You’ll implement and compare five learning rules in a tiny SNN (2 inputs → 1 output): Hebbian (plain), Oja, Sejnowski, BCM, and STDP.

You will run two experiments:

**Task A** — Non-stationary Feature Tracking: Generate spike streams where the input covariance changes halfway through training:
* Phase 1 (epochs 1…E/2): variance aligned with vector v₁ = [1, 0.2]ᵀ
* Phase 2 (epochs E/2+1…E): variance aligned with v₂ = [0.2, 1]ᵀ

Train your single-output neuron with each rule (starting from the **same** random weights). At each epoch, present new random spike trains (rate-coded). After each epoch, compute the angle between the synaptic weight vector w and the current empirical first principal component (PC₁) of the input stream.

What to look for:
* Oja: angles drop toward ~0° in Phase 1, then re-align toward v₂ in Phase 2.
* Hebb: weight norm explodes; angle is unreliable.
* Sejnowski (fixed θ): can stabilize near θ but may fail to track the principal component switch unless θ is tuned.
* BCM: sliding θ homeostatically keeps firing near a target; tracks the principal component switch but can lag the switch.
* STDP: not a rate/principal component learner; angles will be noisy/uninformative.

**Task B** — Temporal Causality (pre→post timing)
* Make x₁ spikes tend to precede x₂ by Δt in Phase 1; reverse the order in Phase 2.

Train the same neuron with STDP and compare to rate-rules just as you do for Task A. Report the sign and magnitude of w₁ vs w₂ at the end of each phase.

What to look for:
* STDP: w₁ > w₂ after Phase 1 (x₁ leads), then flips to w₂ > w₁ after Phase 2.
* Hebb/Oja/Sejnowski/BCM: largely fail to flip based on timing alone.

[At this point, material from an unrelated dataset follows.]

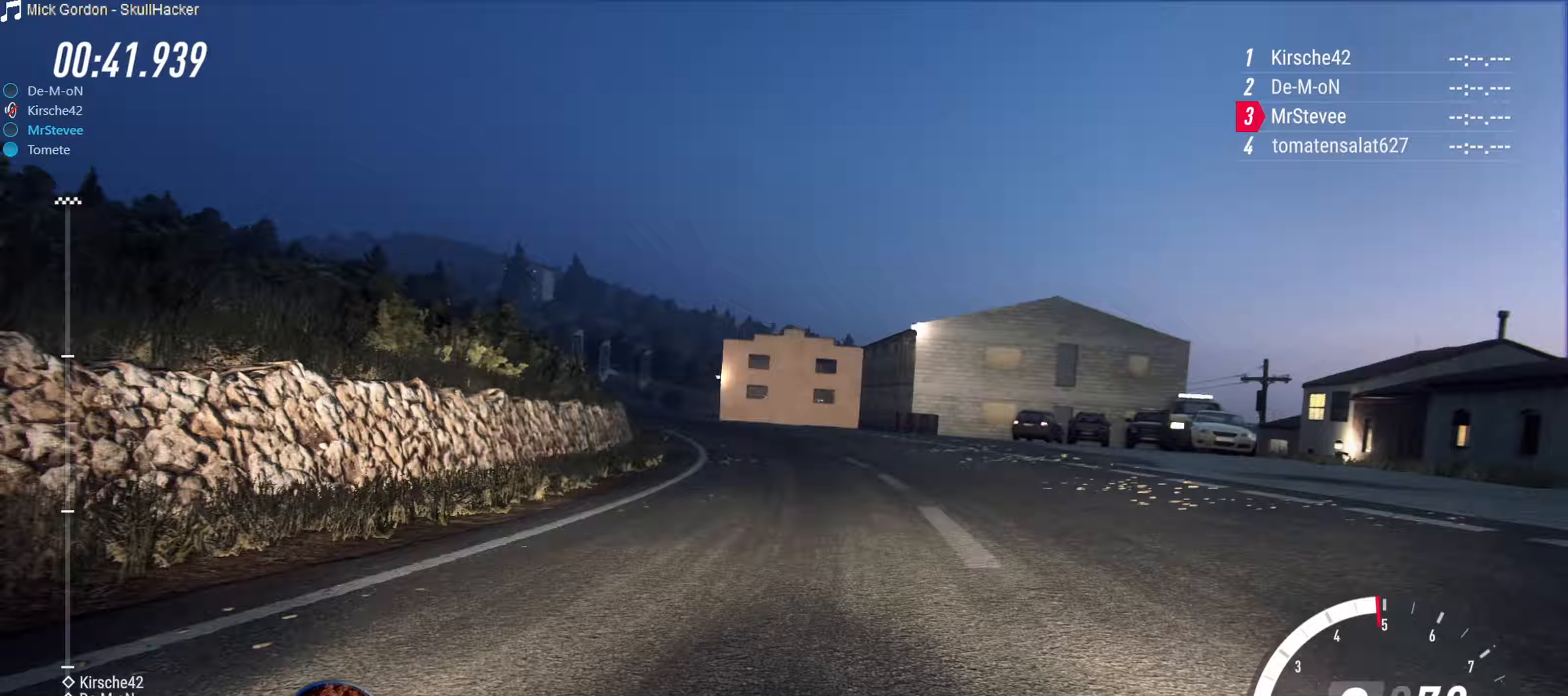
{"buttons": ["R2"], "left_stick": "down-left", "right_stick": "center", "events": [[83, "R2", "down"], [383, "left_stick", "down-left"]]}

**Note**: Test your implementation below and explain the observed result (make sure to compare across learning rules for both tasks). **Interpret** the output of the results, make sure to **explain** what the magnitude of the weight vector and the angle between the weight vector and first principal component tell us and **what they mean**.

In [None]:
# =========================
# Helpers: angles, PCs, generators
# DO NOT CHANGE ANYTHING HERE
# =========================
def _angle_deg(u, v, eps=1e-9):
    u = u.ravel().astype(float); v = v.ravel().astype(float)
    nu = np.linalg.norm(u) + eps; nv = np.linalg.norm(v) + eps
    cos = np.clip(np.dot(u, v) / (nu * nv), -1.0, 1.0)
    return float(np.degrees(np.arccos(cos)))

def _pc1_from_spikes(X):
    Xc = X - X.mean(axis=1, keepdims=True)
    C = Xc @ Xc.T / max(1, X.shape[1] - 1)
    vals, vecs = np.linalg.eigh(C)
    v = vecs[:, np.argmax(vals)]
    if v[0] < 0: v = -v
    return v

def gen_phase_spikes_cov(T, v_dir, lo=0.02, hi=0.25, mix=0.15, rng=None):
    if rng is None:
        rng = np.random.default_rng()
    v = np.asarray(v_dir, dtype=float)
    v = v / (np.linalg.norm(v) + 1e-9)
    u = np.array([-v[1], v[0]])
    z_major = rng.random(T) < hi
    z_minor = rng.random(T) < lo
    z_iso   = rng.random((2, T)) < mix
    x = (np.outer(v, z_major.astype(float)) +
         np.outer(u, z_minor.astype(float))) > 0.5
    X = x.astype(int) | z_iso.astype(int)
    return X

def gen_phase_spikes_temporal(T, lead=0, lag=2, base=0.05, burst=0.35, rng=None):
    if rng is None:
        rng = np.random.default_rng()
    x1 = (rng.random(T) < base).astype(int)
    x2 = (rng.random(T) < base).astype(int)
    if lead == 1:
        for t in range(T - lag):
            if x1[t] == 1 and rng.random() < burst:
                x2[t + lag] = 1
    elif lead == 2:
        for t in range(T - lag):
            if x2[t] == 1 and rng.random() < burst:
                x1[t + lag] = 1
    return np.stack([x1, x2])

# =========================
# One-step adapters that use your learning rule functions defined above
# DO NOT CHANGE ANYTHING HERE
# =========================
def sejnowski_step(network, X, lr=0.01, theta=0.4, repeats=1):
    train_data = [(X, None)] * repeats
    sejnowski_rule(network, train_data, lr=lr, theta=theta, epochs=1)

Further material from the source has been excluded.